ITEM 2.  IDENTITY AND BACKGROUND.

             (a)-(c) Following the AIMCO Merger, AIMCO OP, AIMCO-GP and AIMCO
became beneficial owners of the Units. The principal business address of each
of the Reporting Persons is located at 1873 South Bellaire Street, 17th Floor,
Denver, Colorado 80222.

             As of June 30, 1998, AIMCO owns an approximately 89% controlling
interest in AIMCO OP through its wholly-owned subsidiaries, AIMCO-LP, Inc., a
Delaware corporation ("AIMCO-LP"), and AIMCO-GP. AIMCO-LP is a limited partner
of AIMCO OP (owning approximately 88% of the total equity interests) and
AIMCO-GP is the sole general partner of AIMCO (owning approximately 1% of the
total equity interests). The principal business of AIMCO OP is to own and
operate multifamily residential properties. The principal business of AIMCO-GP
is to act as the sole general partner of AIMCO OP. The directors and executive
officers of AIMCO-GP, which is the general partner of AIMCO OP, may be deemed
to control the management of AIMCO OP. AIMCO-GP's executive officers are the
same as those of AIMCO and the two directors of AIMCO-GP, Terry Considine and
Peter K. Kompaniez, are also directors of AIMCO. The name, business address,
present principal occupation or employment and citizenship of each director and
executive officer of AIMCO-GP and AIMCO are set forth in Schedule I to this
Statement.

_ _ _ _ _

■ **TASKS AND EXERCISES**:
• A. According to the identity and background section, why may the directors and executive officers of AIMCO-GP be deemed to control the management of AIMCO OP?
• B. Repeat the identity and background section from "(a)-(c) Following the" to "Denver, Colorado 80222.".

■ **DATA FOR REVIEW**:
_ _ _ _ _

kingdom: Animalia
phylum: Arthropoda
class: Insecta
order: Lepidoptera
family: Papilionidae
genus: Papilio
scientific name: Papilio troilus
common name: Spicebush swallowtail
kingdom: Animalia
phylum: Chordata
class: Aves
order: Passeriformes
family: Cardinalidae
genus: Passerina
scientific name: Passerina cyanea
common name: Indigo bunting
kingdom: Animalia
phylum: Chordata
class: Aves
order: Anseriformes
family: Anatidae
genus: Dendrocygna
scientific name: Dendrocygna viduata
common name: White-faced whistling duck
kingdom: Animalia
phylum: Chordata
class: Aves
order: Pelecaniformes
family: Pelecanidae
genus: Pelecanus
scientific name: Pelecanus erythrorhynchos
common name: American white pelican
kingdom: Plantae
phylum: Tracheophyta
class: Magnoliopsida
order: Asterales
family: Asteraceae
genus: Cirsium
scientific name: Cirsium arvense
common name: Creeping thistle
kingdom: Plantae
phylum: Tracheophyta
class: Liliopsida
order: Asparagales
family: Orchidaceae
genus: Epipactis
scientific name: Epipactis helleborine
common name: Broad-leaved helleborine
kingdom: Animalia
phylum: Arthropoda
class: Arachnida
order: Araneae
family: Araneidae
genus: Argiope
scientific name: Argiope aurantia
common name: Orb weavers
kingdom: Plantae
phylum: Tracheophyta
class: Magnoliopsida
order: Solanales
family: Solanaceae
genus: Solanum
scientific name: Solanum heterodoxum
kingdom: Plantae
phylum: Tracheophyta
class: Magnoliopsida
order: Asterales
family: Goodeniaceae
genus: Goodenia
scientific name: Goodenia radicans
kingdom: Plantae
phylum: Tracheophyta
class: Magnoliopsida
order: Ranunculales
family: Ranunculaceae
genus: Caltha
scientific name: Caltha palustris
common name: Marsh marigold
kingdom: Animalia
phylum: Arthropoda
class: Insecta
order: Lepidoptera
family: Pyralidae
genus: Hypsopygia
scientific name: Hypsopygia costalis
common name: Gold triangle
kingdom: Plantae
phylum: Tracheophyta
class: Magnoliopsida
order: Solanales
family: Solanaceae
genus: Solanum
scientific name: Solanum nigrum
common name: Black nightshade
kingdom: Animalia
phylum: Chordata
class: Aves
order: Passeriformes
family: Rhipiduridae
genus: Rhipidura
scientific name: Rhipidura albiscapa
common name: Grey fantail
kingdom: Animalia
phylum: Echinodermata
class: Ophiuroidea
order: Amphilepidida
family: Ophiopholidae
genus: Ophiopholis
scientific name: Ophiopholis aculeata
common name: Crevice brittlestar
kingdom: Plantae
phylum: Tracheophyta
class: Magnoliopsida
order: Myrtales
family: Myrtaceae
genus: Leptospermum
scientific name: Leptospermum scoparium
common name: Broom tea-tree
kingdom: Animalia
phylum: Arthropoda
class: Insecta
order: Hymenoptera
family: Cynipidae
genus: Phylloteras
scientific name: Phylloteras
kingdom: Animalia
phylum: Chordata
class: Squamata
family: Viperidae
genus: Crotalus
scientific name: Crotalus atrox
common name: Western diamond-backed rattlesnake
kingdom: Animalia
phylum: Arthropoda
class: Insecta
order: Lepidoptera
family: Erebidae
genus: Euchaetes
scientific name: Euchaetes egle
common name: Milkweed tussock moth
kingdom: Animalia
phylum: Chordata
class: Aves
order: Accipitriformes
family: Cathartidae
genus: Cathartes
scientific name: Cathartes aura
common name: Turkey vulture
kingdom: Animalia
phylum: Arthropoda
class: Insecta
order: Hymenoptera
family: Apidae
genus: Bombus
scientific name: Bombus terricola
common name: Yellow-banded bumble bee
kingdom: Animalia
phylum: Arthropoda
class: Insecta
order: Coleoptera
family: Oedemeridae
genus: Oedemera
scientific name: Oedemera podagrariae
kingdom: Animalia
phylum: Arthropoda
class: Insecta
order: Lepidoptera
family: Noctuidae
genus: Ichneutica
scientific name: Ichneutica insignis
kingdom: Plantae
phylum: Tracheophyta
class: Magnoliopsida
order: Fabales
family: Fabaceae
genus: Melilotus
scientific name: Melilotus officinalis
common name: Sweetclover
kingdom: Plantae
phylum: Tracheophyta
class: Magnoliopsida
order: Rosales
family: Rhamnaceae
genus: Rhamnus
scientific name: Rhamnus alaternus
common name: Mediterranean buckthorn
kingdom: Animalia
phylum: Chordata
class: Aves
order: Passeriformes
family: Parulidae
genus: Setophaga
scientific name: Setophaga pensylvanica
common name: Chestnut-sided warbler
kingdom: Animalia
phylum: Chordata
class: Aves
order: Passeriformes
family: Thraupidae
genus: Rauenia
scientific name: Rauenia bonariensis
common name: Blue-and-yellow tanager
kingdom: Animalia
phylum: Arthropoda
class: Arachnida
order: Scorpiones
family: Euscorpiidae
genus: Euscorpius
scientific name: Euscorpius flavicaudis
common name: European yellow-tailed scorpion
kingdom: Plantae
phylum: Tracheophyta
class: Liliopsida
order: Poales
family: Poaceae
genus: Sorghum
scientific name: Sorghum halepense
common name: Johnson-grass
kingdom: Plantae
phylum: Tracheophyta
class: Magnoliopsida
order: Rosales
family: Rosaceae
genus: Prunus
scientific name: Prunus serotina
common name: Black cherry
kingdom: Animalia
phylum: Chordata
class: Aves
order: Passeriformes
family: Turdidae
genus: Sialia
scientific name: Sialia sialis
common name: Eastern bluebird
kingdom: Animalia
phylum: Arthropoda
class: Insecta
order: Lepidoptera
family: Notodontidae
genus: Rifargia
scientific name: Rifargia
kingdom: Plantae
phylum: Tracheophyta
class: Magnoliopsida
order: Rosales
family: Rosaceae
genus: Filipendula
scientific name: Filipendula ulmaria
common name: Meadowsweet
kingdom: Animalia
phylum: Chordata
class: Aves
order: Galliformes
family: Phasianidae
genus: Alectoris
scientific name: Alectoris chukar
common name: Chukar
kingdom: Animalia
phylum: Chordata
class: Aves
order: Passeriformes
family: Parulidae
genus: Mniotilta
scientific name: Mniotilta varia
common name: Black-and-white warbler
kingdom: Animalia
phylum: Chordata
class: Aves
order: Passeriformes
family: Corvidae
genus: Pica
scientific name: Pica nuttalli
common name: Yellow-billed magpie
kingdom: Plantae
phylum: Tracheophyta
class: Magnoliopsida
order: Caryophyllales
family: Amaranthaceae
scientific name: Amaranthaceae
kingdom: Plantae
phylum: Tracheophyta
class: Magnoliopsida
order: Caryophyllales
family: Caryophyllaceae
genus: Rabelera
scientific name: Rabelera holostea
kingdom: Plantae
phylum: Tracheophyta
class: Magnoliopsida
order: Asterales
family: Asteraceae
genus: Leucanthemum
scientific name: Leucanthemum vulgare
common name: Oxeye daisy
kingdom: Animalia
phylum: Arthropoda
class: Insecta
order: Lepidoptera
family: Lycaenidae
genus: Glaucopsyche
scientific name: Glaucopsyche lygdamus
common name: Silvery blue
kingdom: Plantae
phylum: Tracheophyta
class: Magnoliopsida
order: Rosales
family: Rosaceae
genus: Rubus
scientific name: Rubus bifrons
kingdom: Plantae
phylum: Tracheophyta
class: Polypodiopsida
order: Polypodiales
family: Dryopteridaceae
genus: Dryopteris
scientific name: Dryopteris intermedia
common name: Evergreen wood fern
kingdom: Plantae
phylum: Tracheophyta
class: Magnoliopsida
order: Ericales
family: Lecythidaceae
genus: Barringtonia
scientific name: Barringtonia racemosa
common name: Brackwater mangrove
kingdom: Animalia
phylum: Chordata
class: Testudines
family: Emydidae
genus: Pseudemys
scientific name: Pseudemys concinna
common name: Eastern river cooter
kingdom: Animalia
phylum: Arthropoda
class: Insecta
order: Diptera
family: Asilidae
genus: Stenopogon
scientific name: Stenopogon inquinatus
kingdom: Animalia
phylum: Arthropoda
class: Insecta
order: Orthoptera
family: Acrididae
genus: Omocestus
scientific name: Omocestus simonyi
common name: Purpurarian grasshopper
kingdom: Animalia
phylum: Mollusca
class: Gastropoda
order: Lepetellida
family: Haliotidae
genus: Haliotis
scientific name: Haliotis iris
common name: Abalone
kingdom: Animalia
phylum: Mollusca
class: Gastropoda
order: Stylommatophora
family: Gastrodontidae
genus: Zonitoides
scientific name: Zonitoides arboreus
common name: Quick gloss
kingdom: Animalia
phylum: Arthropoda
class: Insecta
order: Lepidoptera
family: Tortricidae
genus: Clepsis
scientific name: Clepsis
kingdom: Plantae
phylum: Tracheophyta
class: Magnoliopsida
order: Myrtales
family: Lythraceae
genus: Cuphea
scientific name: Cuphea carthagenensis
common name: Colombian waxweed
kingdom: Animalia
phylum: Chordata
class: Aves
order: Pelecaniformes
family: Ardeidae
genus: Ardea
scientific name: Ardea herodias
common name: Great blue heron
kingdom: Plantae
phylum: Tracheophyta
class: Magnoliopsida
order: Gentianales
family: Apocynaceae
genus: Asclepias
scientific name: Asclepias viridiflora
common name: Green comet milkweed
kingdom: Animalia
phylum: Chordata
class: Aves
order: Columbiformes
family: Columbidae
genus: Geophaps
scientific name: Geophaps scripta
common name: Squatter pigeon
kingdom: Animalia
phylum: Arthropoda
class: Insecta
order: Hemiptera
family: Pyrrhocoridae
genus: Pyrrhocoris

_ _ _ _ _

■ **SOLVED PROBLEMS**:
• A. They may be deemed to control it because AIMCO-GP is the general partner of AIMCO OP.

• B.
(a)-(c) Following the AIMCO Merger, AIMCO OP, AIMCO-GP and AIMCO
became beneficial owners of the Units. The principal business address of each
of the Reporting Persons is located at 1873 South Bellaire Street, 17th Floor,
Denver, Colorado 80222.